TEXT BLOCK:
The first few bytes of the gzipped files are 1f 8b which suggests they really are gzipped files.

$ od --format=x1 --read-bytes=10 turbo.min-b405a8972a8538cd316a47ac0fa9b7de2439c484.js.gz
0000000 1f 8b 08 08 4a 4d 44 65 02 03

I was also able to successfully gunzip the file and confirm it produces a plain text ascii file with the correct contents.

However at runtime when the container starts I get this error:

hellorails-web-1       | /app/config/initializers/precompile.rb:26:in `<main>': uninitialized constant Rake::Task (NameError)
hellorails-web-1       |
hellorails-web-1       | end if Rake::Task.task_defined?("assets:precompile")
hellorails-web-1       |            ^^^^^^
hellorails-web-1       |        from /usr/local/bundle/gems/railties-7.1.1/lib/rails/engine.rb:683:in `load'

If I remove the if condition then I get the same error but on Rake::Task["assets:precompile"].enhance. I tried adding require "rake/task" but then started to get other errors such as undefined method 'application' for Rake:Module.

Technically assets shouldn't be precompiled at runtime but I guess Rails is maybe trying to load this code even if it's not executing it? In which case, any suggestions on how to make this startup properly?

brenogazzola commented 10 months ago

@nickjj Need to change the if in that code I gave you:

Rake::Task["assets:precompile"].enhance do
  # Code here
end if defined?(Rack) && Rake::Task.task_defined?("assets:precompile")

ACTIVITY 1: In the Rake error text, what error appears at runtime when the container starts?
ACTIVITY 2: From the Rake error text, reproduce the passage starting with "If I remove" and going on through "this startup properly?".

Dataset items
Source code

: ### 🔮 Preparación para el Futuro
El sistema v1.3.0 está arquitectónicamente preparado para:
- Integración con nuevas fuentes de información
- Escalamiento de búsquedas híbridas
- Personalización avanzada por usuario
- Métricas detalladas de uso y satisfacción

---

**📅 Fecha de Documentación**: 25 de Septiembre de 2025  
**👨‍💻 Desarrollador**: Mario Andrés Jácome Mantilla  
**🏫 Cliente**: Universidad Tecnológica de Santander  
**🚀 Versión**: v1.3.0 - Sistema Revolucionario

EXPECTED ANSWER 1: uninitialized constant Rake::Task (NameError)

EXPECTED ANSWER 2:
If I remove the if condition then I get the same error but on Rake::Task["assets:precompile"].enhance. I tried adding require "rake/task" but then started to get other errors such as undefined method 'application' for Rake:Module.

Technically assets shouldn't be precompiled at runtime but I guess Rails is maybe trying to load this code even if it's not executing it? In which case, any suggestions on how to make this startup properly?